Undifferentiated myoblasts do not express T-type Ca2+ channels. The earliest recording of T-current was obtained in fusion-competent myoblasts 24 h after transfer to differentiation medium. After 3–4 days in differentiation medium, about 25% of recorded myoblasts expressed T-channels. Fig. 2 A and B shows typical T-currents, carried here by Ba2+. The T-current has a low threshold of activation, inactivates quickly during depolarizing voltage steps, and is inhibited by amiloride (Fig. 2A) and Ni2+ (Fig. 2B). A dihydropyridine-sensitive Ca2+ current was also seen in a small fraction of fusion-competent myoblasts (about 10%) after 3–4 days in differentiation (data not shown). This current was considered to be an L-type current.
Before testing the effect of amiloride and Ni2+ on myoblast fusion (see below), we examined the ability of these agents to discriminate between T- and L-channels in fusion-competent myoblasts and small myotubes. For convenience, as L-current is expressed only in a small fraction of fusion-competent myoblasts but in all small myotubes, the pharmacology of the L-current was mostly done in small myotubes. As expected, T-type current is very sensitive to amiloride (IC50 = 25 μM, n = 6) whereas L-type current is not affected by 100 μM amiloride (P = 0.74, n = 5). Conversely, Ni2+, which has been described to block more efficiently T- than L-current in neurons (18), inhibits T- and L-currents recorded in fusion-competent myoblasts and small myotubes with almost the same potency (T-current: IC50 = 13 μM, n = 14; L-current: IC50 = 31 μM, n = 6). We therefore conclude that human myogenic cells express T-channels just before fusion and that, unlike L-channels, these channels can be inhibited by amiloride.
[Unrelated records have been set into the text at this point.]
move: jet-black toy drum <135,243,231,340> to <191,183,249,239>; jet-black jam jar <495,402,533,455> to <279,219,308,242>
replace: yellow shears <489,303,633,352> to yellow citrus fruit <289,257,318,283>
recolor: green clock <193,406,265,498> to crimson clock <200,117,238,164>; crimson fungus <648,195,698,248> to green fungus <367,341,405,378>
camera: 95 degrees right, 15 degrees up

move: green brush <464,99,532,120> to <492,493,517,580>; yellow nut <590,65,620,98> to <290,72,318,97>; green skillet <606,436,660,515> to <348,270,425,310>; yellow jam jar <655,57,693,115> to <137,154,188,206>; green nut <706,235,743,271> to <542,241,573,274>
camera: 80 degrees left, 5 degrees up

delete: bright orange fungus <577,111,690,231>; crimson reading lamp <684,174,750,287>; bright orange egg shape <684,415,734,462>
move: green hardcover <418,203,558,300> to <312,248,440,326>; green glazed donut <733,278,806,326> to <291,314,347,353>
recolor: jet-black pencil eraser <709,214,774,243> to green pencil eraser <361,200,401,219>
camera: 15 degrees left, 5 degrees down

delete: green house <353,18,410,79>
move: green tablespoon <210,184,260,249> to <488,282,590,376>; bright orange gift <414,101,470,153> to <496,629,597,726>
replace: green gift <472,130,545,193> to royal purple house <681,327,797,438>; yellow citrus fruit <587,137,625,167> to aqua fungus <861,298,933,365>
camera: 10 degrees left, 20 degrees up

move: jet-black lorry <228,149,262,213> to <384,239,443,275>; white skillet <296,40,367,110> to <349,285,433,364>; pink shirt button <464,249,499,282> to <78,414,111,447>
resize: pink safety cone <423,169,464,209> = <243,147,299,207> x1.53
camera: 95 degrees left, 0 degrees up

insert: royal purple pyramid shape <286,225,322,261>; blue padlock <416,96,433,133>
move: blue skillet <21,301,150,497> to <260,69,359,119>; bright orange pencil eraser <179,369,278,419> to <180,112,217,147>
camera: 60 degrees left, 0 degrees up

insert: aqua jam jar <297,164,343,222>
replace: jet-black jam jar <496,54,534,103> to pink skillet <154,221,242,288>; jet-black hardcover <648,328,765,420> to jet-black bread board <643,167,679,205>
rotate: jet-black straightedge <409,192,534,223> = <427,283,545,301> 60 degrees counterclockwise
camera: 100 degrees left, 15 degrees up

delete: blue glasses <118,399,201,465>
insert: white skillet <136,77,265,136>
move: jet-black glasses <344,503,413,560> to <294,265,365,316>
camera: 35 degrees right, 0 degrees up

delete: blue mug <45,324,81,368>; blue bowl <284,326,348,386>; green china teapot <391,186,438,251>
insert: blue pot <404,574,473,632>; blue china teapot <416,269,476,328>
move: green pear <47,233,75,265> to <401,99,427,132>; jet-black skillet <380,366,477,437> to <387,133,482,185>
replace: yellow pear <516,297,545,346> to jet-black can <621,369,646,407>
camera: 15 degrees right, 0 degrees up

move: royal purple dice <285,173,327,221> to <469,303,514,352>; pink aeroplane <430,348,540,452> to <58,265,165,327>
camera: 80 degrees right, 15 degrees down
Molecular Characterization of T-Type Ca2+ Channels.
We examined whether the T-channels expressed in fusing myoblasts could be encoded by one of the three α1 subunit genes recently identified. These three subunits (α1G, α1H, and α1I) encode T-type Ca2+ channels in neurons and heart cells (19–23). The presence of T-channel α1 subunit transcripts in fusing myoblasts and myotubes was evaluated by reverse transcription–PCR using sets of primers to amplify 5′ coding regions. PCR fragments of expected size for all three T-channel α1 subunits could be detected in both preparations of myogenic cells (Fig. 3A).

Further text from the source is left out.